Ok - blanket is off and she is cooling down, bucket is still a bit warm to the touch but must be approaching the ambient 66* room temp. Before taking off the blanket it was still bubbling 2-3 times per minute, but now bubbling has stopped. I suppose I'll wait and check SG tomorrow....sure hope it won't taste awful.

Would leaving it to condition longer than usual help with off flavors I might have created, or is there anything else I can do about that?

Thanks!
 
Would leaving it to condition longer than usual help with off flavors I might have created, or is there anything else I can do about that?

longer time will help, but you may still get stuck with some of the excess esters & fusels.
 
Leave this one in the primary fermenter for a longer period of time than you normally would. That mass of yeast at the bottom can help quite a bit with the flavor. I'd probably be planning on a month or more.
 
nope. I'd only secondary if you plan to bulk age for months or add fruit, otherwise its not really necessary.
 
Alright, temp is around 67*, gravity is 0.016 but no more visible signs of fermentation.

I took a sip expecting the worst and was pleasantly surprised - its still a bit sweet but it tasted great. I'll check gravity again today or tomorrow, hopefully things are still happening in there. It probably got colder overnight, hopefully it wont stall out like the last batch...
 
A month! Should I still do a secondary after that?

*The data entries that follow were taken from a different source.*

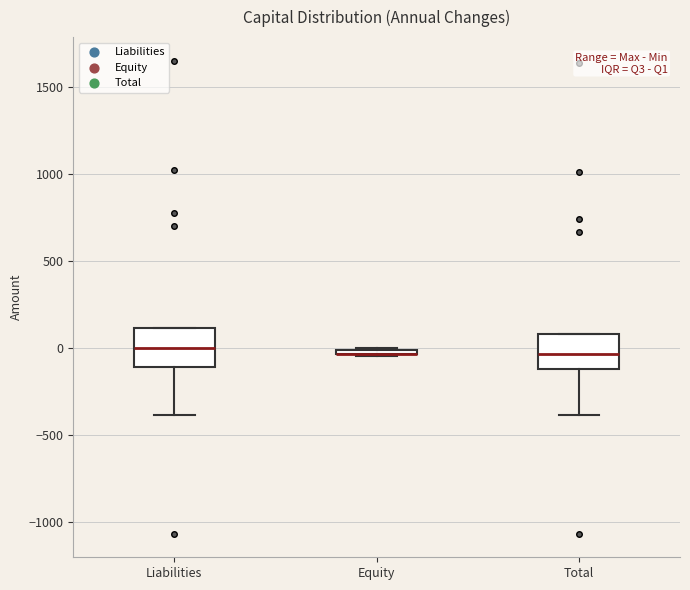

Where is the upper edge of the box for Total on the y-axis? The values are not printed on the chart, so give them approximately, as read against the axis.

100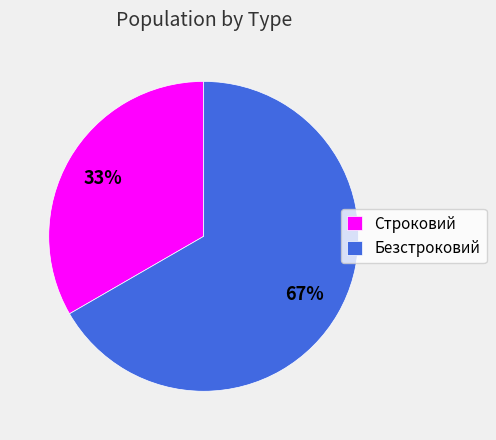

Does any single category account for the majority?

Yes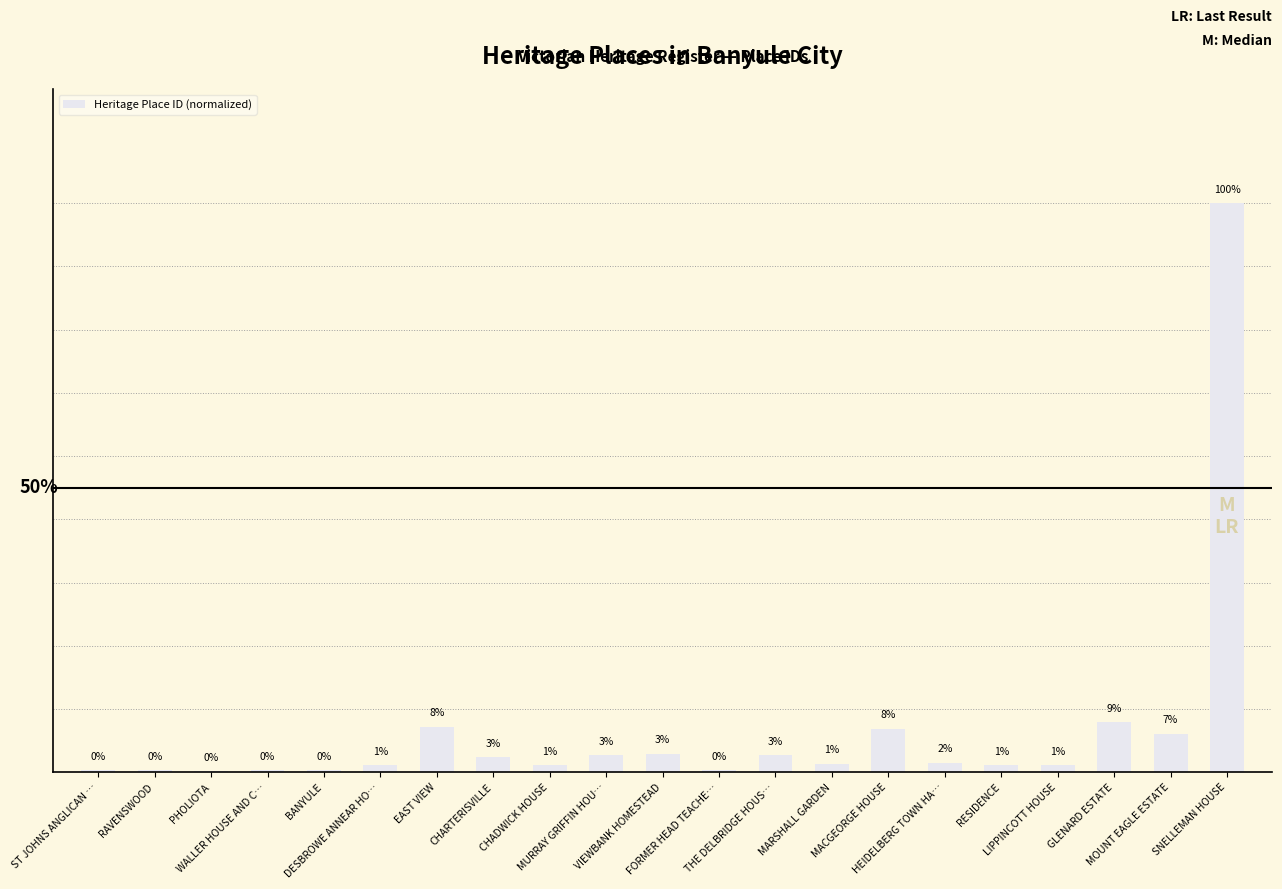

The chart shows a value of 0.0 at MARSHALL GARDEN. True or false?

False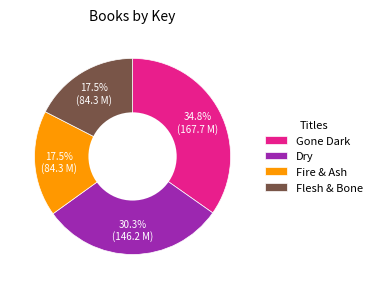

What is the largest slice in the pie chart?

Gone Dark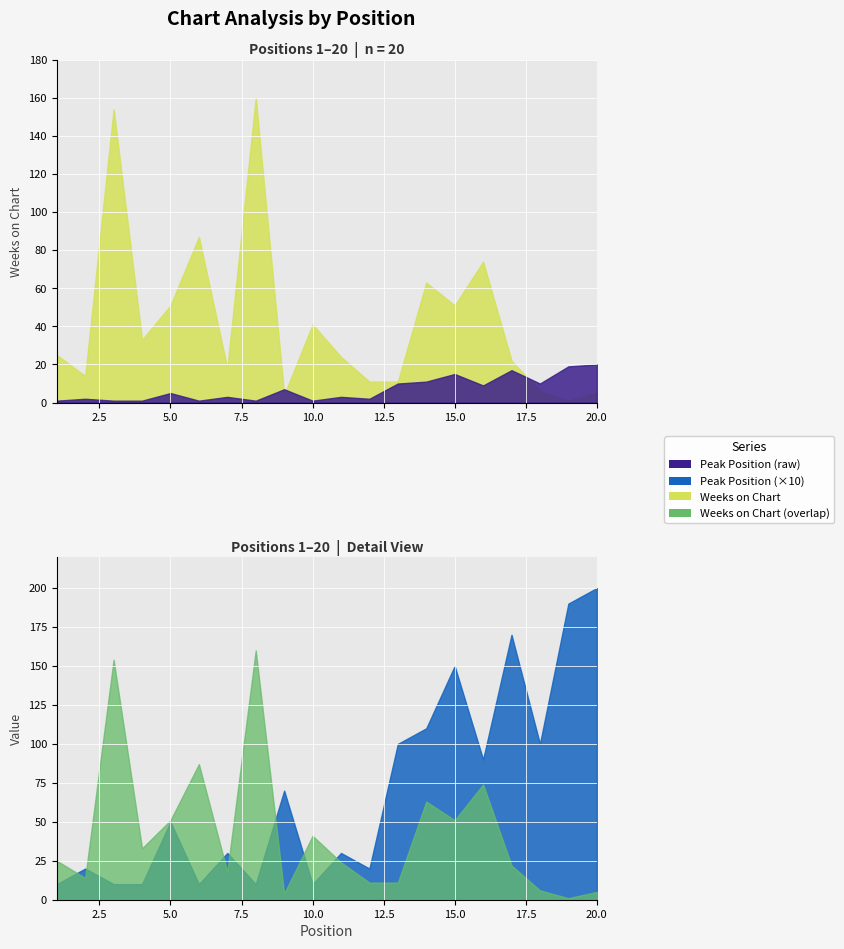

Reading left to right, list all the values displayed in this chart.

Weeks on Chart: 1=25	2=14	3=154	4=33	5=51	6=87	7=18	8=160	9=4	10=41	11=24	12=11	13=11	14=63	15=51	16=74	17=22	18=6	19=1	20=5
Peak Position: 1=1	2=2	3=1	4=1	5=5	6=1	7=3	8=1	9=7	10=1	11=3	12=2	13=10	14=11	15=15	16=9	17=17	18=10	19=19	20=20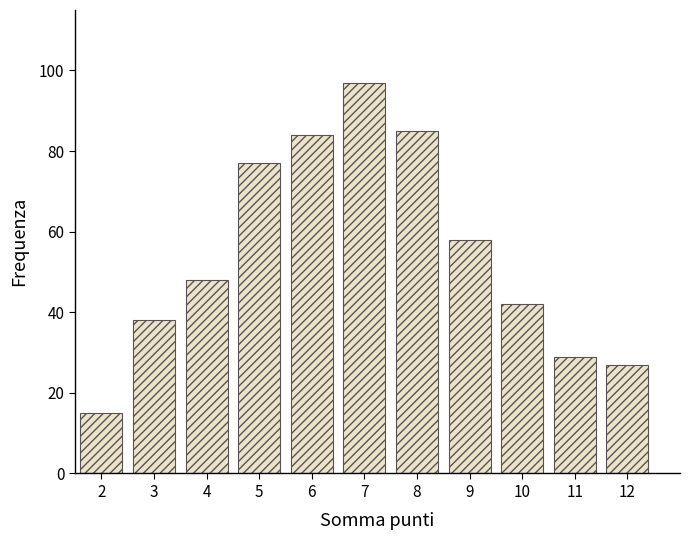

Reading left to right, what are all the values shown in this chart?

2=15	3=38	4=48	5=77	6=84	7=97	8=85	9=58	10=42	11=29	12=27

Nope. And you don't need to leave it on the yeast for a month. Wait for the gravity to stabilize (exact same reading for 2-3 days) and taste it. If you want to leave it on the yeast for longer after that to try and clear it up or mellow it out or remove some strange off-flavors that are coming through, then just wait until it starts to taste like you want it to. The yeast can help a beer condition by removing some compounds left over after the attenuative phase of fermentation is complete. If it tastes fine to you after your gravity stabilizes, feel free to go ahead and bottle/keg it.